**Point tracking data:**
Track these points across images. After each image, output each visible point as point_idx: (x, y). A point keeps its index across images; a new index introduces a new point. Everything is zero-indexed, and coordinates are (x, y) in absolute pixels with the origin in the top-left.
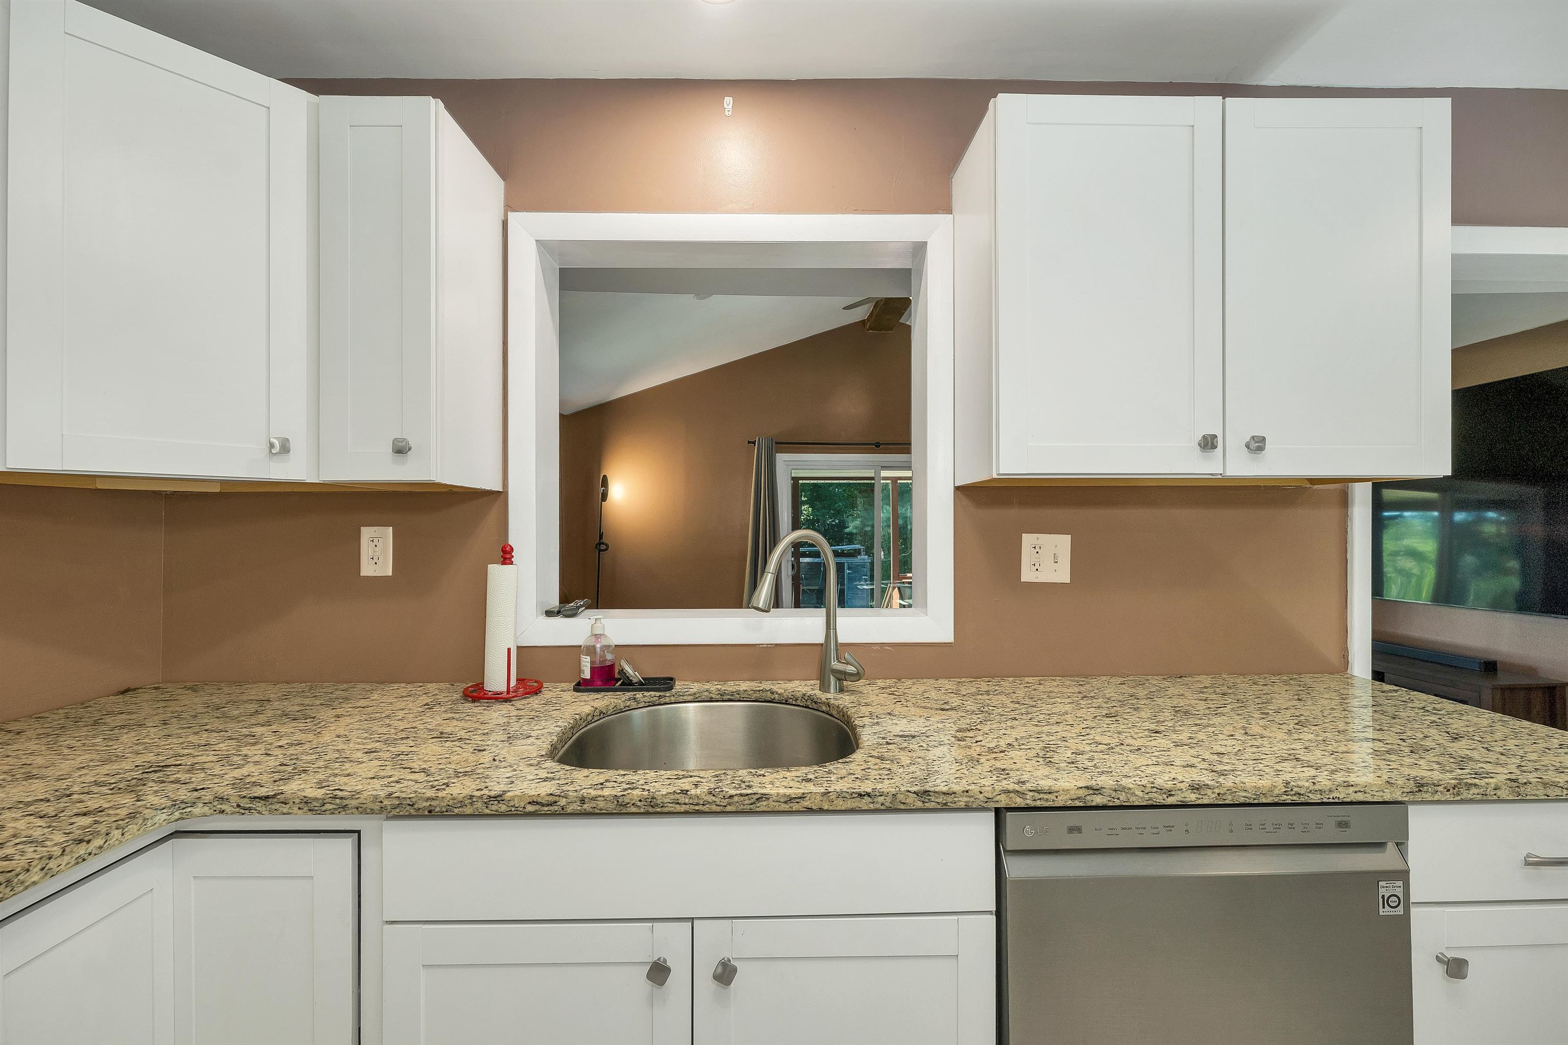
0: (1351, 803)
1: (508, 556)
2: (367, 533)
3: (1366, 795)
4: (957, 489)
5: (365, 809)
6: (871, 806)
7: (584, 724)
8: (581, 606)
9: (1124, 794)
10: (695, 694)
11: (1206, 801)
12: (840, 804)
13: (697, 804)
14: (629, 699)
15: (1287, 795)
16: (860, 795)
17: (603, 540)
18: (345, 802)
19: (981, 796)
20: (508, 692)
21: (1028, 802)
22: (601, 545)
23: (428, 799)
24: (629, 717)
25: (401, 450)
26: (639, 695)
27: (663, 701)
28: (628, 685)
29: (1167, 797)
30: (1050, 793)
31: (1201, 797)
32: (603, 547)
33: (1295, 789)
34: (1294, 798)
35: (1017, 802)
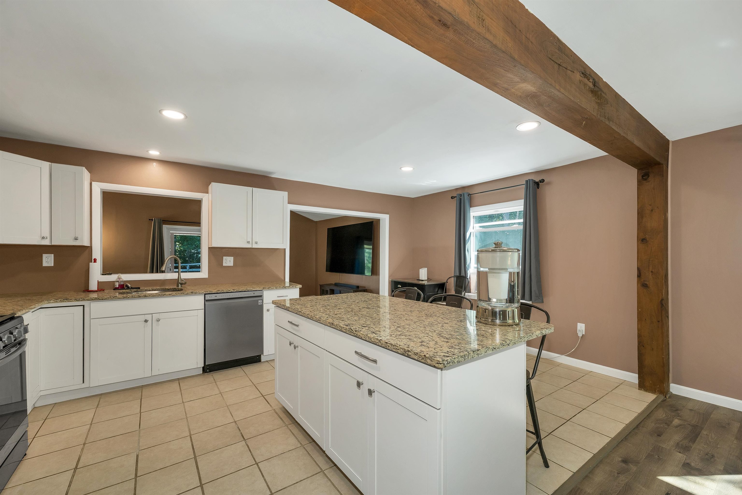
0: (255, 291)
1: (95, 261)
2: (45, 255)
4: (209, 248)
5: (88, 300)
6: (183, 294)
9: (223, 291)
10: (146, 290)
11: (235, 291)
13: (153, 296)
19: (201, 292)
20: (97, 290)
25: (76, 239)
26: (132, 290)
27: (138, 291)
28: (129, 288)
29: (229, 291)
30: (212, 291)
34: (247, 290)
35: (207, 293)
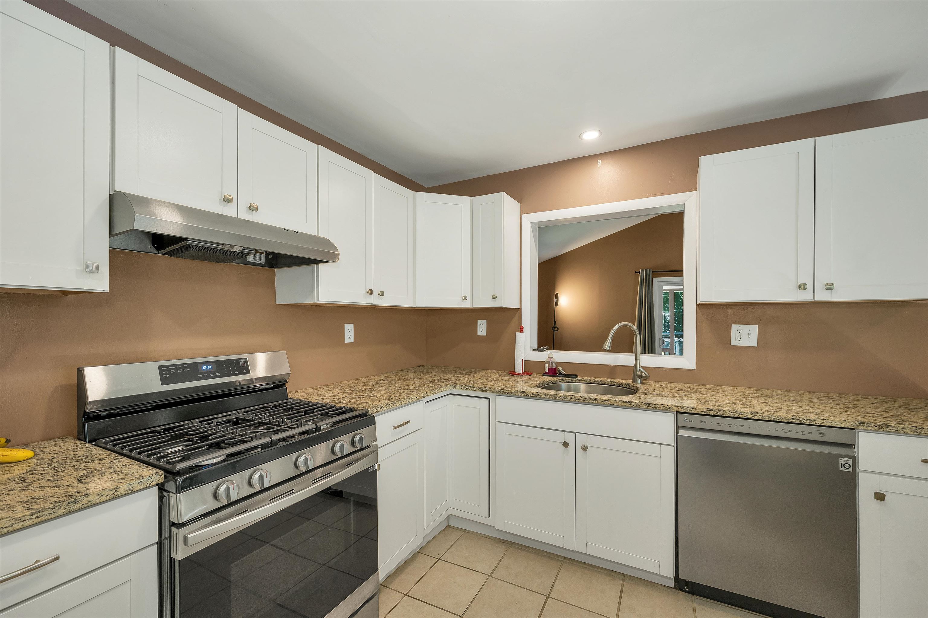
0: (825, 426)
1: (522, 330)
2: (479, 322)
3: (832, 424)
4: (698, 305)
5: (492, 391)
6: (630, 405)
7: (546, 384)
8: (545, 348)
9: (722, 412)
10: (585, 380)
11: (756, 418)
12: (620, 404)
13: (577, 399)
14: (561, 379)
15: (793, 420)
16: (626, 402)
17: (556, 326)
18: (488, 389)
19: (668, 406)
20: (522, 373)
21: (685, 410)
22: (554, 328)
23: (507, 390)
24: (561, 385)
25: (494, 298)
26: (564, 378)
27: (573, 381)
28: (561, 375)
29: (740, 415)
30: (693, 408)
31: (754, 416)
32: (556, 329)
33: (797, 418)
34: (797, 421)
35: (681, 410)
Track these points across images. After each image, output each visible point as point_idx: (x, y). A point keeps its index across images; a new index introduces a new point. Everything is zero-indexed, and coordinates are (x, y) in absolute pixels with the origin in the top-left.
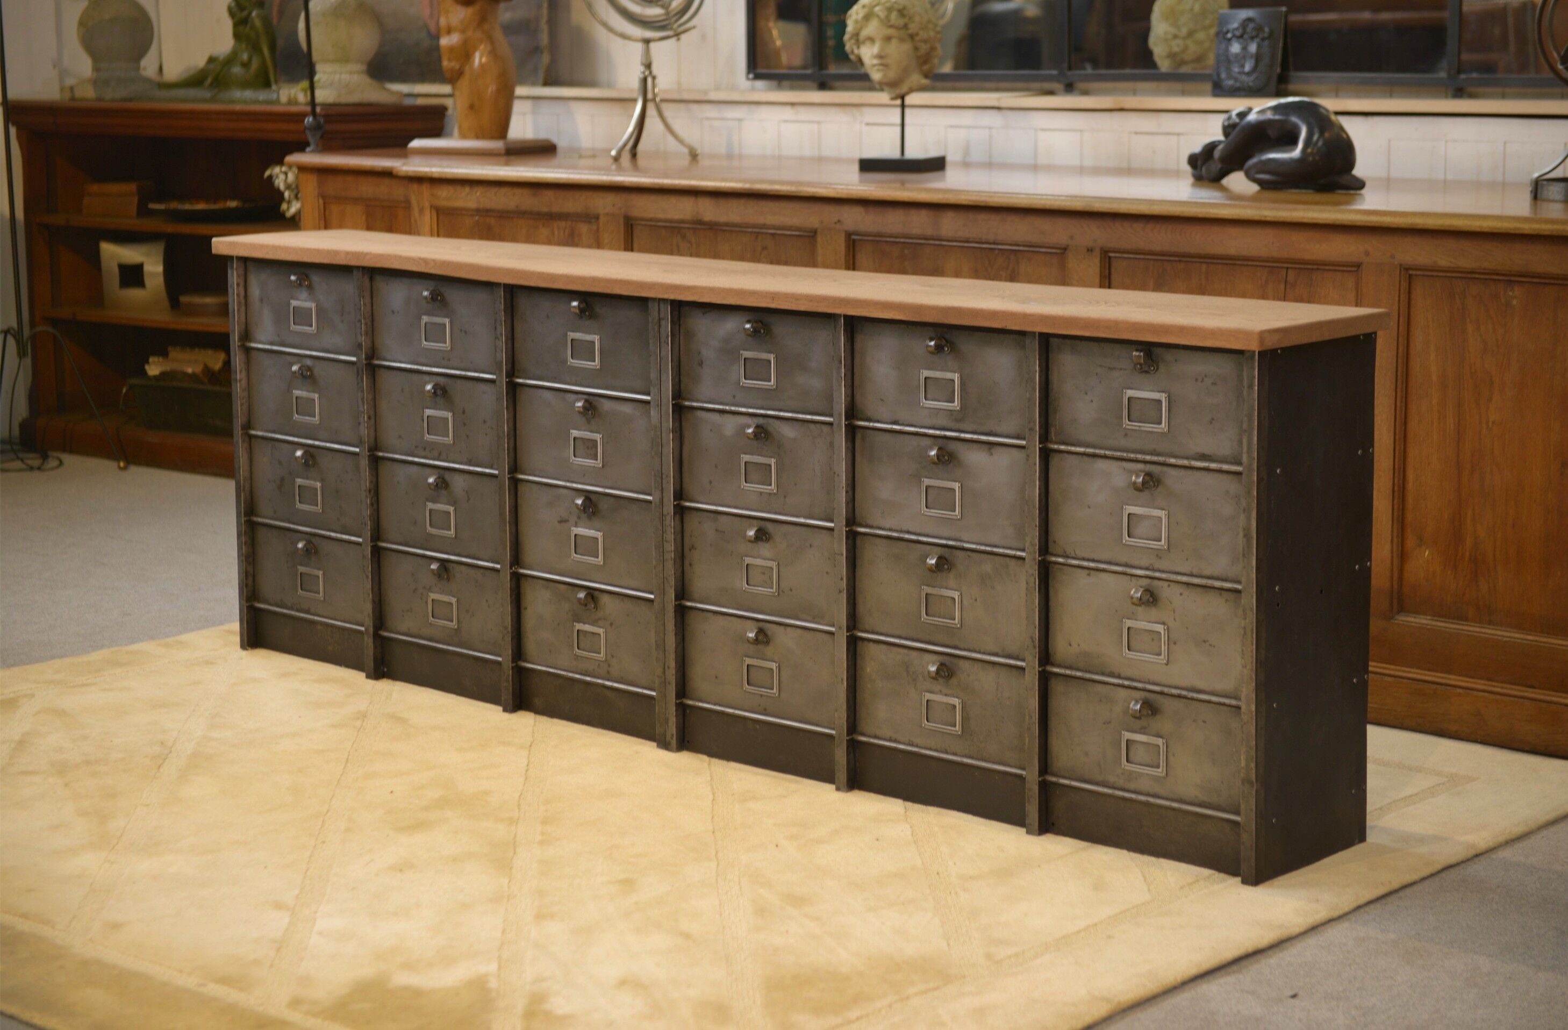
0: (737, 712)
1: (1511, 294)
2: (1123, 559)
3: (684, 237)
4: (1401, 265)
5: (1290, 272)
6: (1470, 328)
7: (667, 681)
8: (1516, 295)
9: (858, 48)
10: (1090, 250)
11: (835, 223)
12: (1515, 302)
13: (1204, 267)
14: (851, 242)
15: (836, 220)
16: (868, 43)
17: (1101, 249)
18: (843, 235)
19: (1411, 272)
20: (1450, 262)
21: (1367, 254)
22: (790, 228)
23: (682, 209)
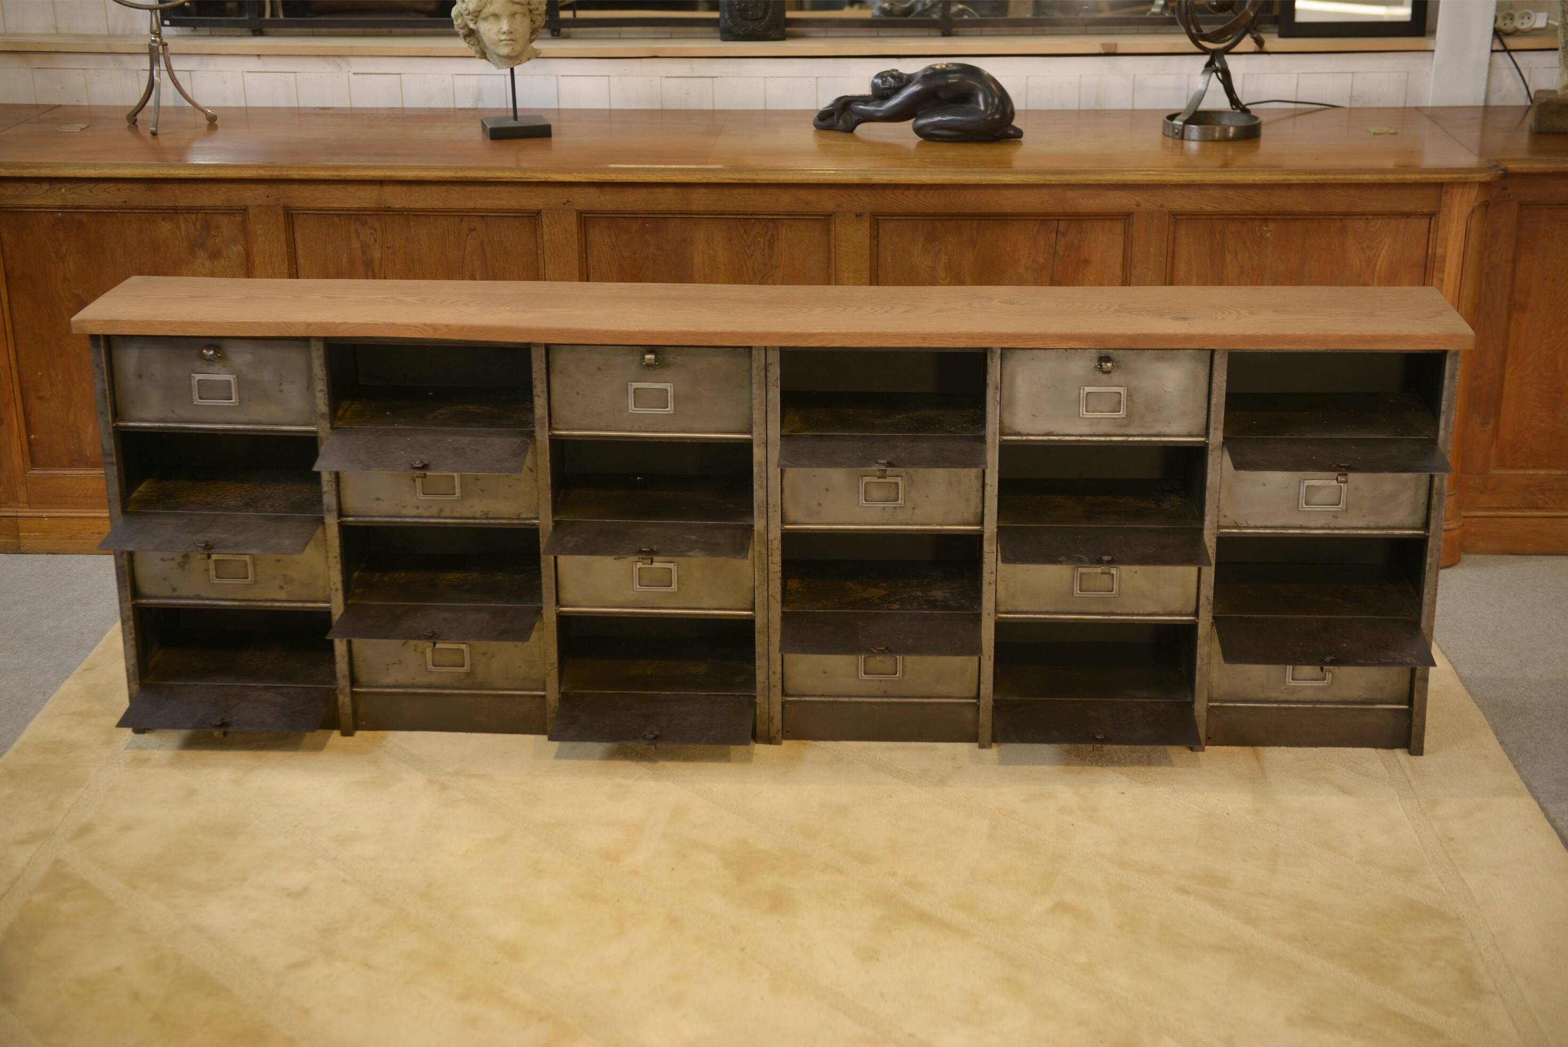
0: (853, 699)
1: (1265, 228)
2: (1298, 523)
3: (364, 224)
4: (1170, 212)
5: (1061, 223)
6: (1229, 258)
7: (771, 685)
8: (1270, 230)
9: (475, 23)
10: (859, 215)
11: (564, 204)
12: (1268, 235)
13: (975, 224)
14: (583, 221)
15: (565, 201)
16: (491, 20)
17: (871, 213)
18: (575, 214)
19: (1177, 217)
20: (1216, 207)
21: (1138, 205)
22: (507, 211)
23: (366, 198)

**PROBLEM REQUIREMENTS:** Your response must consist of the lines from the beginning of the data through the line containing "30: (1050, 793)", transcribed exactly, with no pictures.

**OUTPUT FOR THIS TASK:**
Track these points across images. After each image, output each visible point as point_idx: (x, y). A point keeps its index across images; a new index introduces a new point. Everything is zero-indexed, and coordinates are (x, y) in absolute pixels with the origin in the top-left.
0: (1351, 803)
1: (508, 556)
2: (367, 533)
3: (1366, 795)
4: (957, 489)
5: (365, 809)
6: (871, 806)
7: (584, 724)
8: (581, 606)
9: (1124, 794)
10: (695, 694)
11: (1206, 801)
12: (840, 804)
13: (697, 804)
14: (629, 699)
15: (1287, 795)
16: (860, 795)
17: (603, 540)
18: (345, 802)
19: (981, 796)
20: (508, 692)
21: (1028, 802)
22: (601, 545)
23: (428, 799)
24: (629, 717)
25: (401, 450)
26: (639, 695)
27: (663, 701)
28: (628, 685)
29: (1167, 797)
30: (1050, 793)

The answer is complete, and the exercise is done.